• What you will do: Could you echo back every line of the data below, word for word and in the same order?

• Record excerpts:
* begin *

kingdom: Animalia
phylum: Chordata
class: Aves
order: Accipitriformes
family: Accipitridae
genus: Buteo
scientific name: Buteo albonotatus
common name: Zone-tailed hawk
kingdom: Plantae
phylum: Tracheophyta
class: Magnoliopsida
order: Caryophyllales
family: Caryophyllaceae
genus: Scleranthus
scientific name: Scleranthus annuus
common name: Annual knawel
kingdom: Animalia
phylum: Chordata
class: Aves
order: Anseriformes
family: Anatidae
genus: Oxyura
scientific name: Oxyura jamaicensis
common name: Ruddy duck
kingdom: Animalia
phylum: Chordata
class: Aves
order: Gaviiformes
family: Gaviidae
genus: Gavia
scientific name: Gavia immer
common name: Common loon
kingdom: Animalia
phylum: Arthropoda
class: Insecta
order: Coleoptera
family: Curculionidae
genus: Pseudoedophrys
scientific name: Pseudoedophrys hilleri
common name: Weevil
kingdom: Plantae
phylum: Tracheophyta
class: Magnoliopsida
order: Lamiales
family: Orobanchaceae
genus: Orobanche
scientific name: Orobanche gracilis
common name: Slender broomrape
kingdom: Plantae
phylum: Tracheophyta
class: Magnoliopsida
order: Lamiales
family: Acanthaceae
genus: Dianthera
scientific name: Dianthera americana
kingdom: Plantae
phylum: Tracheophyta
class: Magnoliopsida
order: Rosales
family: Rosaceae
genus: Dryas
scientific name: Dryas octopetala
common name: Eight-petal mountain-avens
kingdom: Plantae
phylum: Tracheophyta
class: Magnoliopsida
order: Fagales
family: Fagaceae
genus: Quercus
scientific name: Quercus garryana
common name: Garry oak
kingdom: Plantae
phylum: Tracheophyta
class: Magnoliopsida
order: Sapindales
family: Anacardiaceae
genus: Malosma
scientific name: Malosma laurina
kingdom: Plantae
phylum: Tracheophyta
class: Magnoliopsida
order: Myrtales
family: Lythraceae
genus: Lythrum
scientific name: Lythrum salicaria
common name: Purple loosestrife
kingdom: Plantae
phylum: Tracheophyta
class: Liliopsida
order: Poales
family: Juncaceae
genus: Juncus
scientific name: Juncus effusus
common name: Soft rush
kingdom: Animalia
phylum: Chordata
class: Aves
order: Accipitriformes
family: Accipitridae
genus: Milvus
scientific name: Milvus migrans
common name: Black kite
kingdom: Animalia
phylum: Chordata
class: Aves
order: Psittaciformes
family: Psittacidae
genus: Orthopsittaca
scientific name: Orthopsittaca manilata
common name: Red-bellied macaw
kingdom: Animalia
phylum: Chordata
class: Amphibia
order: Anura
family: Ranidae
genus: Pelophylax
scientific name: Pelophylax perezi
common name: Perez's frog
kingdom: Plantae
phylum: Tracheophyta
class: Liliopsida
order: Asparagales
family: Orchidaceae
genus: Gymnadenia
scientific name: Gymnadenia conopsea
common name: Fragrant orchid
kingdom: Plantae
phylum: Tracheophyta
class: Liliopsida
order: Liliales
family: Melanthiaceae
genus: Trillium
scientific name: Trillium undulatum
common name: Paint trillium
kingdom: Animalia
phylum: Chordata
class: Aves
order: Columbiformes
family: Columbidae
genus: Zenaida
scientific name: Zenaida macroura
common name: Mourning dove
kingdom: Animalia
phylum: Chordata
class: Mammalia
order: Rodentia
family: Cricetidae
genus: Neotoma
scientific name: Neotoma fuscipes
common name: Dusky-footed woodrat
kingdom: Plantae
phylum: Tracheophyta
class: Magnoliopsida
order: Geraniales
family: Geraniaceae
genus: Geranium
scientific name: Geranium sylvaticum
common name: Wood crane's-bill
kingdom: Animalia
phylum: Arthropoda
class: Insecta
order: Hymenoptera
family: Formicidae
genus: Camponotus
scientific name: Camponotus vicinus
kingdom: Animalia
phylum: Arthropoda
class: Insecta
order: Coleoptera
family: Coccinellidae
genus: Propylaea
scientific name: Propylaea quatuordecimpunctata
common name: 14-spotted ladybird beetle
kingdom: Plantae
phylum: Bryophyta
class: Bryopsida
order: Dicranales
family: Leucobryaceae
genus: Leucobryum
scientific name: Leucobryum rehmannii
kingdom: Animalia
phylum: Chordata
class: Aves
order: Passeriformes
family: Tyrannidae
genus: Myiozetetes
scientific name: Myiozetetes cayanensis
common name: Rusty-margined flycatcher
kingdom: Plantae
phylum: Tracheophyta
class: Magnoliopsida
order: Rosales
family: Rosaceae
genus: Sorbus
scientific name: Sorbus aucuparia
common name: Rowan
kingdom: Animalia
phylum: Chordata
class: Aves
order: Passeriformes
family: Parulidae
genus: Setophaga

* end *

• Complete answer:
kingdom: Animalia
phylum: Chordata
class: Aves
order: Accipitriformes
family: Accipitridae
genus: Buteo
scientific name: Buteo albonotatus
common name: Zone-tailed hawk
kingdom: Plantae
phylum: Tracheophyta
class: Magnoliopsida
order: Caryophyllales
family: Caryophyllaceae
genus: Scleranthus
scientific name: Scleranthus annuus
common name: Annual knawel
kingdom: Animalia
phylum: Chordata
class: Aves
order: Anseriformes
family: Anatidae
genus: Oxyura
scientific name: Oxyura jamaicensis
common name: Ruddy duck
kingdom: Animalia
phylum: Chordata
class: Aves
order: Gaviiformes
family: Gaviidae
genus: Gavia
scientific name: Gavia immer
common name: Common loon
kingdom: Animalia
phylum: Arthropoda
class: Insecta
order: Coleoptera
family: Curculionidae
genus: Pseudoedophrys
scientific name: Pseudoedophrys hilleri
common name: Weevil
kingdom: Plantae
phylum: Tracheophyta
class: Magnoliopsida
order: Lamiales
family: Orobanchaceae
genus: Orobanche
scientific name: Orobanche gracilis
common name: Slender broomrape
kingdom: Plantae
phylum: Tracheophyta
class: Magnoliopsida
order: Lamiales
family: Acanthaceae
genus: Dianthera
scientific name: Dianthera americana
kingdom: Plantae
phylum: Tracheophyta
class: Magnoliopsida
order: Rosales
family: Rosaceae
genus: Dryas
scientific name: Dryas octopetala
common name: Eight-petal mountain-avens
kingdom: Plantae
phylum: Tracheophyta
class: Magnoliopsida
order: Fagales
family: Fagaceae
genus: Quercus
scientific name: Quercus garryana
common name: Garry oak
kingdom: Plantae
phylum: Tracheophyta
class: Magnoliopsida
order: Sapindales
family: Anacardiaceae
genus: Malosma
scientific name: Malosma laurina
kingdom: Plantae
phylum: Tracheophyta
class: Magnoliopsida
order: Myrtales
family: Lythraceae
genus: Lythrum
scientific name: Lythrum salicaria
common name: Purple loosestrife
kingdom: Plantae
phylum: Tracheophyta
class: Liliopsida
order: Poales
family: Juncaceae
genus: Juncus
scientific name: Juncus effusus
common name: Soft rush
kingdom: Animalia
phylum: Chordata
class: Aves
order: Accipitriformes
family: Accipitridae
genus: Milvus
scientific name: Milvus migrans
common name: Black kite
kingdom: Animalia
phylum: Chordata
class: Aves
order: Psittaciformes
family: Psittacidae
genus: Orthopsittaca
scientific name: Orthopsittaca manilata
common name: Red-bellied macaw
kingdom: Animalia
phylum: Chordata
class: Amphibia
order: Anura
family: Ranidae
genus: Pelophylax
scientific name: Pelophylax perezi
common name: Perez's frog
kingdom: Plantae
phylum: Tracheophyta
class: Liliopsida
order: Asparagales
family: Orchidaceae
genus: Gymnadenia
scientific name: Gymnadenia conopsea
common name: Fragrant orchid
kingdom: Plantae
phylum: Tracheophyta
class: Liliopsida
order: Liliales
family: Melanthiaceae
genus: Trillium
scientific name: Trillium undulatum
common name: Paint trillium
kingdom: Animalia
phylum: Chordata
class: Aves
order: Columbiformes
family: Columbidae
genus: Zenaida
scientific name: Zenaida macroura
common name: Mourning dove
kingdom: Animalia
phylum: Chordata
class: Mammalia
order: Rodentia
family: Cricetidae
genus: Neotoma
scientific name: Neotoma fuscipes
common name: Dusky-footed woodrat
kingdom: Plantae
phylum: Tracheophyta
class: Magnoliopsida
order: Geraniales
family: Geraniaceae
genus: Geranium
scientific name: Geranium sylvaticum
common name: Wood crane's-bill
kingdom: Animalia
phylum: Arthropoda
class: Insecta
order: Hymenoptera
family: Formicidae
genus: Camponotus
scientific name: Camponotus vicinus
kingdom: Animalia
phylum: Arthropoda
class: Insecta
order: Coleoptera
family: Coccinellidae
genus: Propylaea
scientific name: Propylaea quatuordecimpunctata
common name: 14-spotted ladybird beetle
kingdom: Plantae
phylum: Bryophyta
class: Bryopsida
order: Dicranales
family: Leucobryaceae
genus: Leucobryum
scientific name: Leucobryum rehmannii
kingdom: Animalia
phylum: Chordata
class: Aves
order: Passeriformes
family: Tyrannidae
genus: Myiozetetes
scientific name: Myiozetetes cayanensis
common name: Rusty-margined flycatcher
kingdom: Plantae
phylum: Tracheophyta
class: Magnoliopsida
order: Rosales
family: Rosaceae
genus: Sorbus
scientific name: Sorbus aucuparia
common name: Rowan
kingdom: Animalia
phylum: Chordata
class: Aves
order: Passeriformes
family: Parulidae
genus: Setophaga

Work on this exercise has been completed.